RTE1513RadProceduresII

  1. Small Intestine is made up of what 3 parts, and how big is it?
    • Duodenum, Jejunum, and Ileum.
    • Size - approximately 7 m in length (23 feet) on average
  2. bile from the liver/GB & pancreatic enzymes (amylase, lipase, trypsin) break down carbohydrates, proteins, & fats. Some absorption occurs here?
    Duodenum
  3. “fingerlike” projections (villi & microvilli) in the walls increases the surface area for absorption. Most absorption takes place here?
    Jejunum
  4. Some absorption here. Unabsorbed & undigested food passes from the ileum into the cecum, the beginning of the large intestine. This food residue is full of bacteria.
    Ileum
  5. Small intestine glands secrete enzymes to break down food: ______, ______, & ______ (breaks down sugars), & the _______ (breaks down simple proteins to amino acids).
    sucrase, maltase, lactase, peptidases
  6. Common Disorders

    ____ - Inflammation of the intestines caused by bacteria & other organisms or from environmental conditions
    enteritis
  7. Common Disorders

    _________ (_____) – scarring & thickening of the bowel that leads to obstruction, abscess & fistula formation. Cause of Crohn’s is unknown.
    Segmental enteritis (Crohn’s disease)
  8. Common Disorders

    _______ – infection of the SB caused by protozoa (Giardia lamblia). Spread by contaminated food & water & personal contact. Diarrhea, nausea, pain, & weight loss are common symptoms.
    Giardiasis
  9. Common Disorders

    ________ (____) – GI tract unable to absorb certain nutrients
    Malabsorption syndromes (sprue & celiac disease)
  10. Common Disorders

    ______ - various tumors (lymphoma & adenocarcinoma)
    Cancers
  11. Image Upload 2
    Ileus

    • Obstruction of the small intestines
    • First diagnosed on a flat & erect abdomen x-ray
    • Dilated loops of SB & air-fluid levels within intestines

    • 2 main types of blockages:
    • Paralytic – cessation of peristalsis
    • Mechanical – physical blockage (tumor, adhesions, hernia)
  12. ________________ *procedure*

    - Routine UGI done first

    - Patient drinks additional cup (8 oz.) of thin barium

    - 30-minute PA abdominal image taken centered high, about 2” above the iliac crest.*The 30-minute image is timed from the initial ingestion of barium (i.e., from when the UGI started).

    - 60-minute PA abdominal image taken centered to the iliac crest

    - Continue with half-hour interval images (PA, centered to the iliac crest) until the barium reaches the large intestine (usually by about 2 hours)

    - If the contrast is moving slowly, delay images will be ordered

    - Fluoroscopy & spot images of the terminal ileum (optional)
    Small Bowel Series (SBS) Following an UGI
  13. _______________ *procedure*

    - Scout KUB done to rule out residual contrast or pathology

    - Patient drinks 2 cups (16 oz.) of thin barium
    15-minute or 30- minute PA abdominal image taken centered high, about 2” above the iliac crest.*

    - Continue with 15-minute or 30- minute interval images (PA, centered to the iliac crest) until the barium reaches the large intestine (usually by about 2 hours).

▶ [PROBLEM SET]:
A. Do these statements agree with the small intestine notes? For each, answer yes or no and quote the words that decide it.
(i) The small intestine averages about 23 feet in length.
(ii) Giardiasis is caused by bacteria.
(iii) In the small bowel series following a UGI, the patient drinks 2 cups of thin barium.
B. Retype the small intestine notes from "Segmental enteritis (Crohn’s" to "(sprue & celiac disease)".
C. Answer these questions from the small intestine notes:
(i) What are the two main types of blockage listed under ileus?
(ii) What do the notes say about the cause of Crohn's disease?
(iii) Which enzymes break down simple proteins to amino acids?

▶ [DATA SHOWN]:
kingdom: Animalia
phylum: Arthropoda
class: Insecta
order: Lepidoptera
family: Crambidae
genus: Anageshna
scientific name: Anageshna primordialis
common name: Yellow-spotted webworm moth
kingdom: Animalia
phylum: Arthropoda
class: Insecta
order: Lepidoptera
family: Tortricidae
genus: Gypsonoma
...
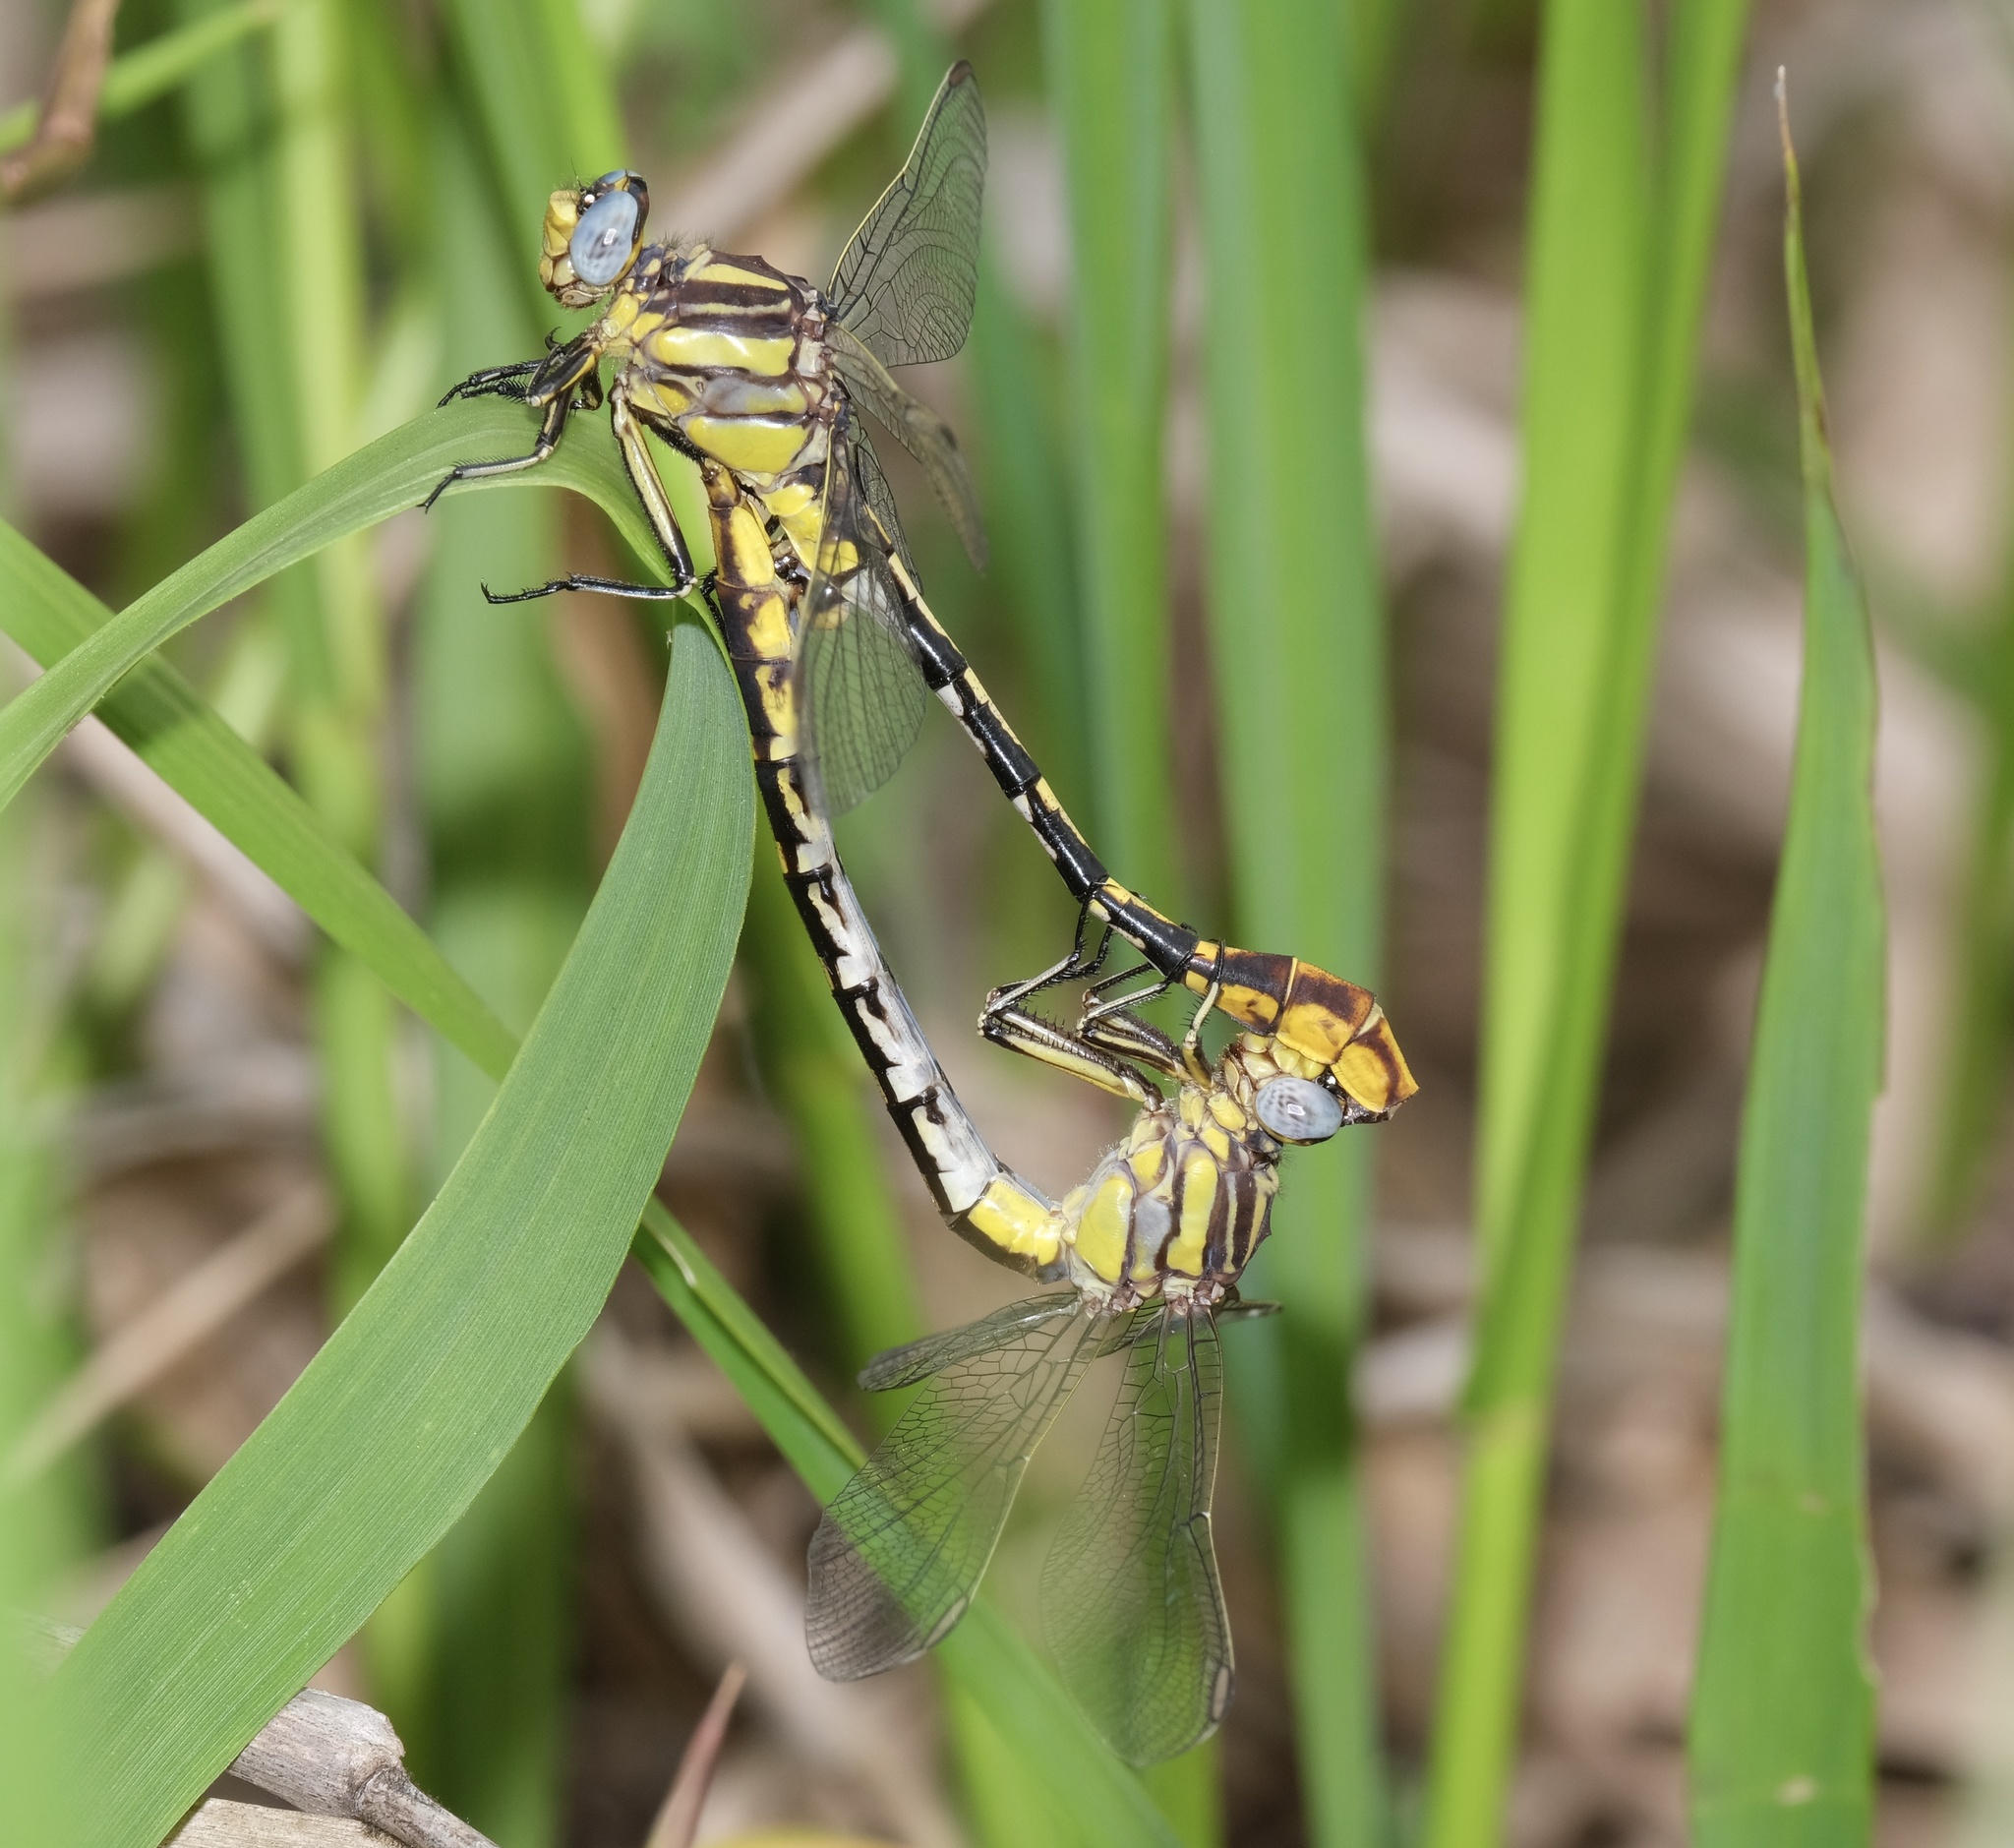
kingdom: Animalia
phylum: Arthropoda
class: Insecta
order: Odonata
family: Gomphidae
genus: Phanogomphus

▶ [SOLUTIONS TO EACH TASK]:
A.
(i) Yes: "approximately 7 m in length (23 feet) on average"
(ii) No: "caused by protozoa (Giardia lamblia)"
(iii) No: "Patient drinks additional cup (8 oz.) of thin barium"

B.
Segmental enteritis (Crohn’s disease)
  8. Common Disorders

    _______ – infection of the SB caused by protozoa (Giardia lamblia). Spread by contaminated food & water & personal contact. Diarrhea, nausea, pain, & weight loss are common symptoms.
    Giardiasis
  9. Common Disorders

    ________ (____) – GI tract unable to absorb certain nutrients
    Malabsorption syndromes (sprue & celiac disease)

C.
(i) Paralytic and mechanical
(ii) Its cause is unknown.
(iii) Peptidases